One of the main reasons for this policy is that every year more people submit more papers, but the pool of qualified reviewers willing to make the necessary commitment does not grow in proportion. Increasing the size of the program committee is not a panacea, because of coordination overhead and calibration challenges (the ICSE 2017 reviewers already include 34 program board members and 94 program committee members). Allowing the imbalance between the demand for reviewing and reviewing resources to continue to increase is likely to condemn the review process to lose its meaning. The NIPS Experiment is a disconcerting indication that randomness in paper acceptance decisions is not an exaggeration. At the same time, the very perception of a random review process is an encouragement to submit more papers. We are stuck in a vicious cycle.

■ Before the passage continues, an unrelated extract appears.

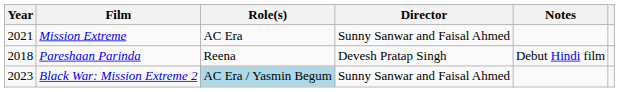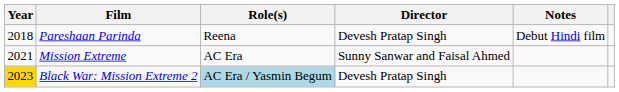rows swapped: Pareshaan Parinda <-> Mission Extreme
Black War: Mission Extreme 2 | Year: no background -> gold background
Black War: Mission Extreme 2 | Director: Sunny Sanwar and Faisal Ahmed -> Devesh Pratap Singh
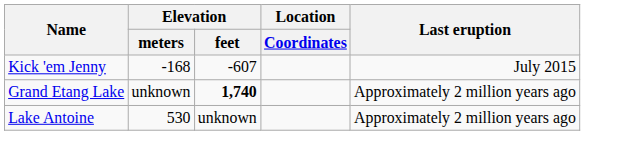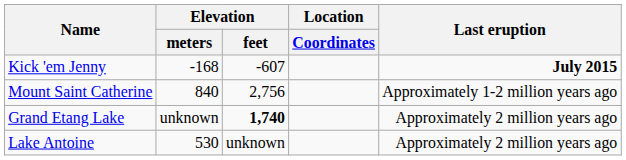Kick 'em Jenny | Last eruption: normal -> bold
+ row: Mount Saint Catherine | 840 | 2,756 | Approximately 1-2 million years ago
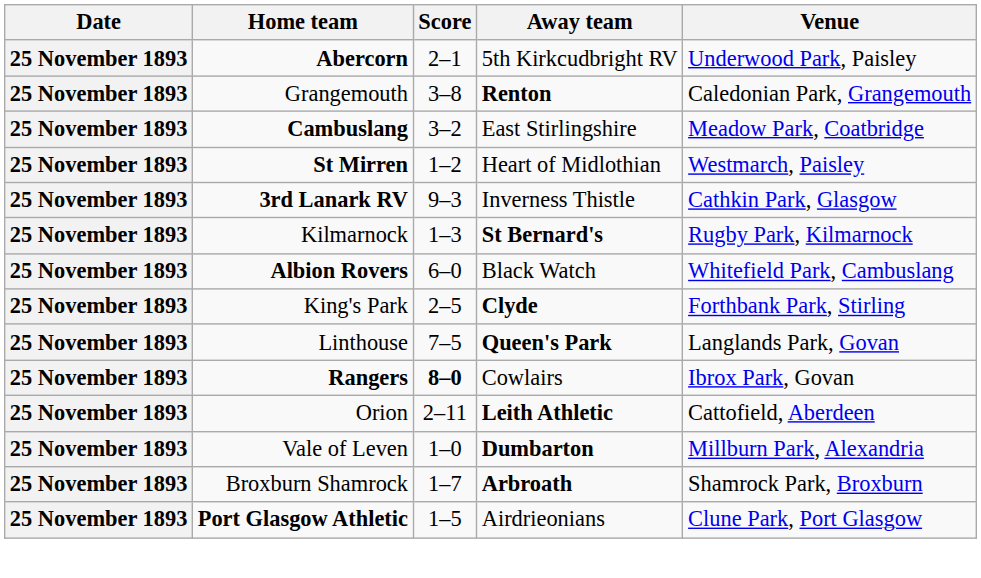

A key to breaking the cycle is the recognition that the time donated by ICSE reviewers is a valuable and limited resource. We cannot increase it at will. When solicited to serve on the ICSE 2017 program committee, for instance, close to two dozen regular ICSE authors declined to serve, due to lack of time. It is also not uncommon that some who initially volunteer to review find themselves unable to fully deliver on their commitment (leading to, for instance, cancellations or two-line reviews authors occasionally complain about). The fact that other communities deal with larger submission numbers should not mislead us, as each community has different standards and characteristics. Case in point, some communities use multiple program committees for different sub-areas to deal with large submission numbers, a solution that has been discussed several times within the ICSE Steering Committee before being dismissed due to its drawbacks.
In short, with an unlimited access to a limited number of reviewers, the tragedy of the commons is staring us in the face.
In addition to continuing to make intense demands on reviewers' time and scaling up the magnitude of the review process, this year we are also asking authors to make concessions for the long-term sustainability of the peer-reviewing offered by ICSE. With an acceptance rate below 20%, there is room for additional pre-submission reviewing to be done within research groups and institutions, by colleagues, and so on.
We are working hard to make the expectations for acceptance at ICSE 2017 as clear and uniformly applied as possible. Our vision is that if authors submit fewer papers and still get a similar (or possibly even higher) number of submissions accepted, we will maintain or even improve the quality of the ICSE program while using reviewing resources in a more efficient, fair, and sustainable way.